The main problem with references is the fear of being sued. The obvious reason this could happen is if a negative reference is given. This could open up the company giving the reference to a lawsuit over defamation of character, but equally companies fear being sued by the recipient organisation over good references if the employee does not make the grade at their new place of work.

One employee of a large IT company who did not want either themselves or their company to be named told me that their company would not allow them to give references. Instead the name of the former employee must be passed on to HR who can then merely confirm the standard name, employment term and salary. There are articles on the web advising companies follow this exact course of action to avoid any chance of a lawsuit.

What You Should Be Doing

The fear of being sued limits organisations from being candid in their references, but really organisations should be thinking of what this culture of limited references means to them, and their hiring. The true cost of hiring the wrong person is debatable, but when you tot up the cost of hiring them, maintaining them, dealing with any mistakes or misdemeanours, and potential severance packages it is clearly going to be a high sum, and limiting your references will only increase the risk of this happening.

As noted above, in interviews and application forms a candidate can potentially mask if they lack the skills, ability or drive for a position, or if they are simply not up for the job. But, by getting a truthful employment reference, potential employers can see exactly what the candidate will be like in the job. If you start giving candid references about your employees then maybe you will start to receive them, leading to a much more fruitful recruitment chain.
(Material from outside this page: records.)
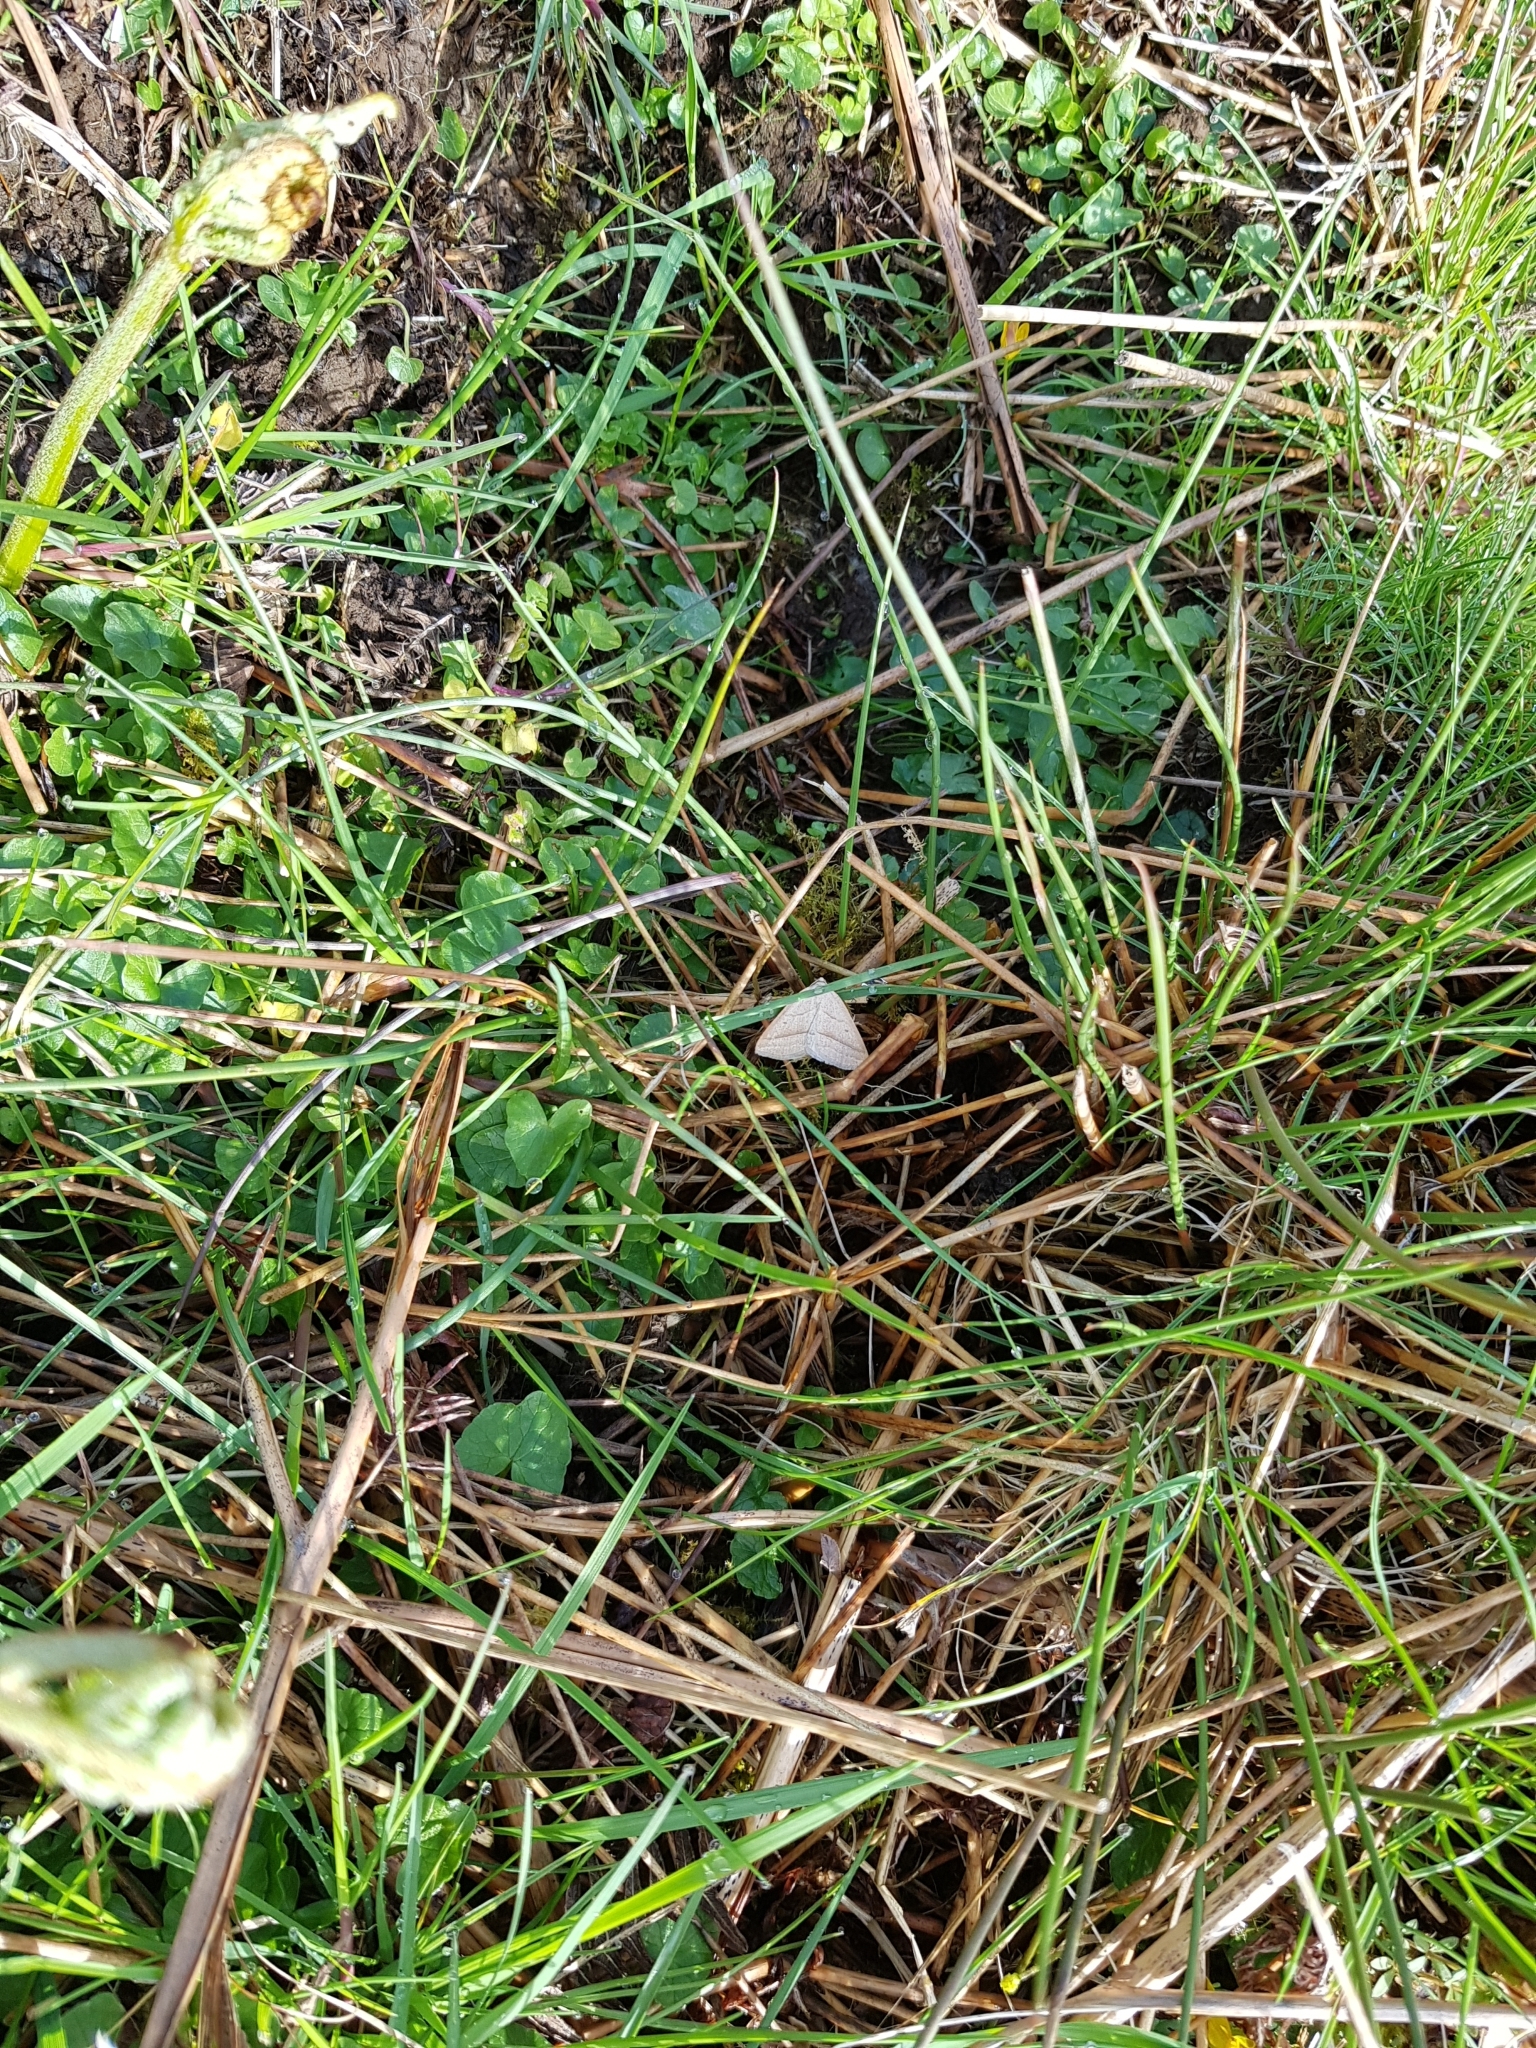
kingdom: Animalia
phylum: Arthropoda
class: Insecta
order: Lepidoptera
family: Pterophoridae
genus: Pterophorus
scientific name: Pterophorus Petrophora chlorosata
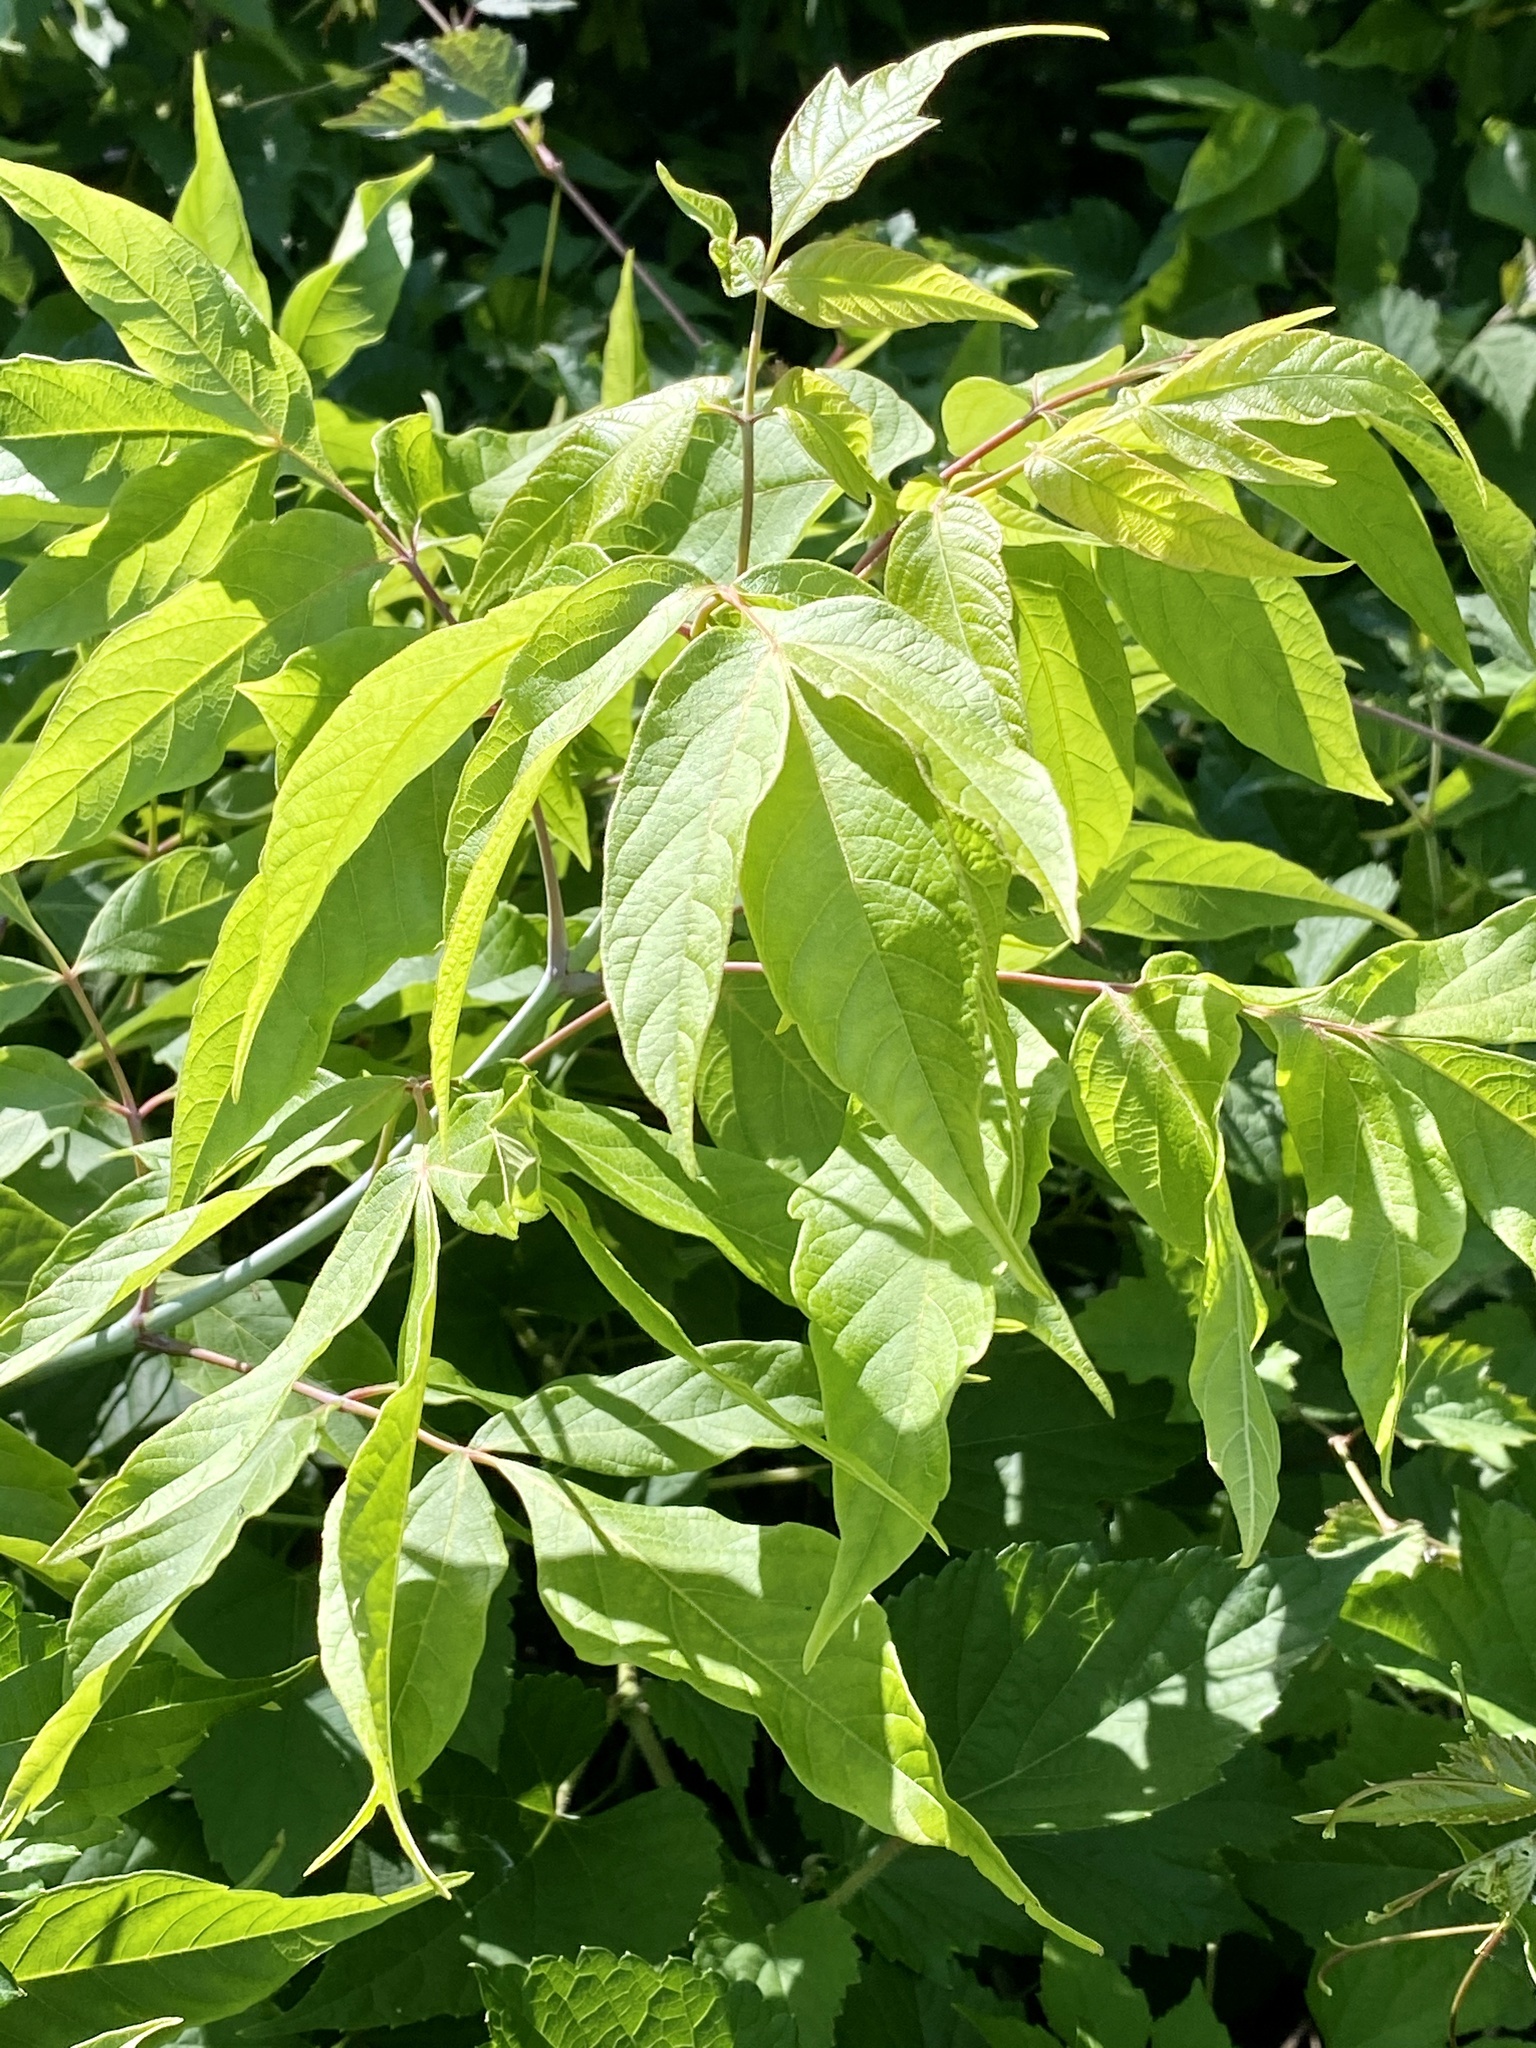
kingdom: Plantae
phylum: Tracheophyta
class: Magnoliopsida
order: Sapindales
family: Sapindaceae
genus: Acer
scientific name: Acer negundo
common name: Ashleaf maple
You would not want to hire someone you think is brilliant, only to find out that they are under qualified and unable to do the job, so it is a case of treat others how you wish to be treated. The fear of hiring the wrong person should always outweigh the fear of being sued as, if done right, you can still give an honest reference and avoid the risk of being sued.

What Does the Law Say?

According to UK law, references can include details of job performance and if the employee was sacked, as long as the reference is fair and accurate. Bare this in mind when writing your references and remember to always talk about job performance issues, rather than personality ones, as personality issues are more likely to be debatable and leave you open to legal action.

Conclusion

Overall you need to consider what would be most useful to your business. If you would value honest feedback about potential employees to reduce the risk of a bad hire, then start by giving them yourselves. Always be honest and stick to job performance and have the records to back up your claims and you could make the employment chain that much stronger and reduce the risk of bad hires all around.